2^x × 3^x = 5^(x + 1)
To solve the given equation, we need to rewrite the equation using the same base. We can rewrite "5" as "2^2.32" since it is between 2^2 and 2^3.
Therefore, the equation becomes:
2^x × 3^x = (2^2.32)^(x + 1)
Now, apply the power rule by multiplying the exponents:
2^x × 3^x = 2^(2.32(x + 1))
Since the bases are the same, we can equate the exponents:
x = 2.32(x + 1)
Distribute 2.32:
x = 2.32x + 2.32
Subtract 2.32x from both sides:
x - 2.32x = 2.32
Combine like terms:
-1.32x = 2.32
Divide both sides by -1.32:
x = 2.32 / -1.32
Simplifying the division gives us:
x ≈ -1.758
Therefore, the solution to the equation 2^x × 3^x = 5^(x + 1) is x ≈ -1.758.
To solve the equation 2^x × 3^x = 5^(x + 1), we need to simplify both sides of the equation and then isolate the variable x.
Step 1: Rewrite the expressions using the rules of exponents.
2^x × 3^x = 5^(x + 1)
Rewriting the exponents in terms of multiplication, we have:
(2 × 3)^x = 5 × 5^x
Step 2: Simplify both sides of the equation.
Multiplying 2 and 3, we get:
6^x = 5 × 5^x
Step 3: Rewrite the equation using the same base.

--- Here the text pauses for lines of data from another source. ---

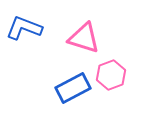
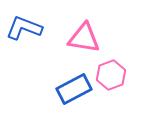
pink triangle: rotated 8 degrees counterclockwise
blue rectangle: moved 1 px right, 1 px down
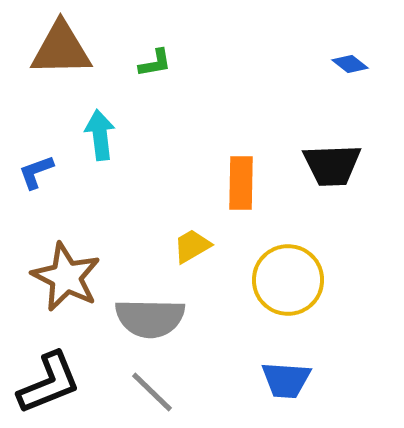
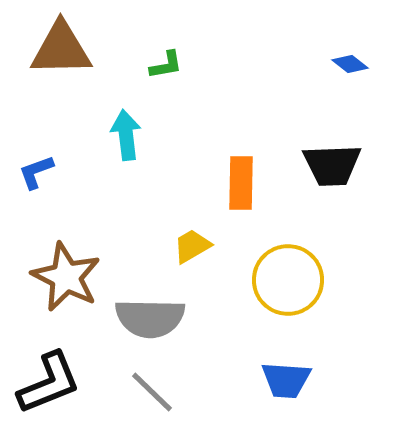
green L-shape: moved 11 px right, 2 px down
cyan arrow: moved 26 px right
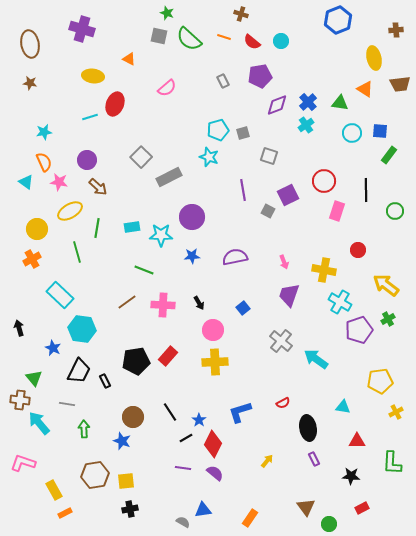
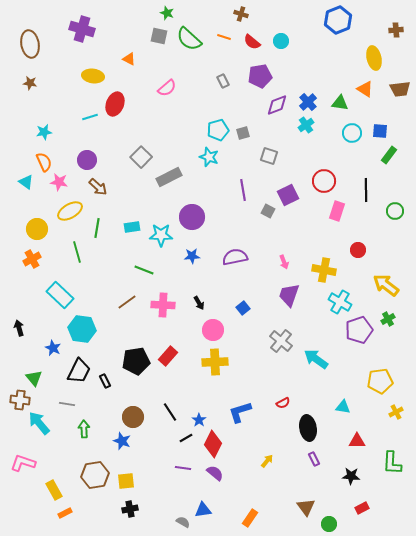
brown trapezoid at (400, 84): moved 5 px down
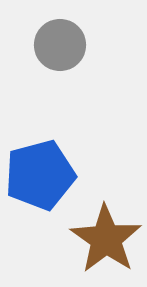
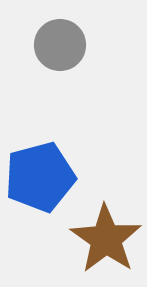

Since both sides have the same base (5), we can rewrite the equation as:
6^x = 5^(1 + x)
Step 4: Set the exponents equal to each other.
Since the bases are equal, we can equate the exponents:
x = 1 + x
Step 5: Solve for x.
To isolate the variable x, we can subtract x from both sides of the equation:
x - x = 1 + x - x
0 = 1
Step 6: Analyze the result.
Since the equation 0 = 1 is not true, there is no solution to the equation 2^x × 3^x = 5^(x + 1). Therefore, the original equation has no solution.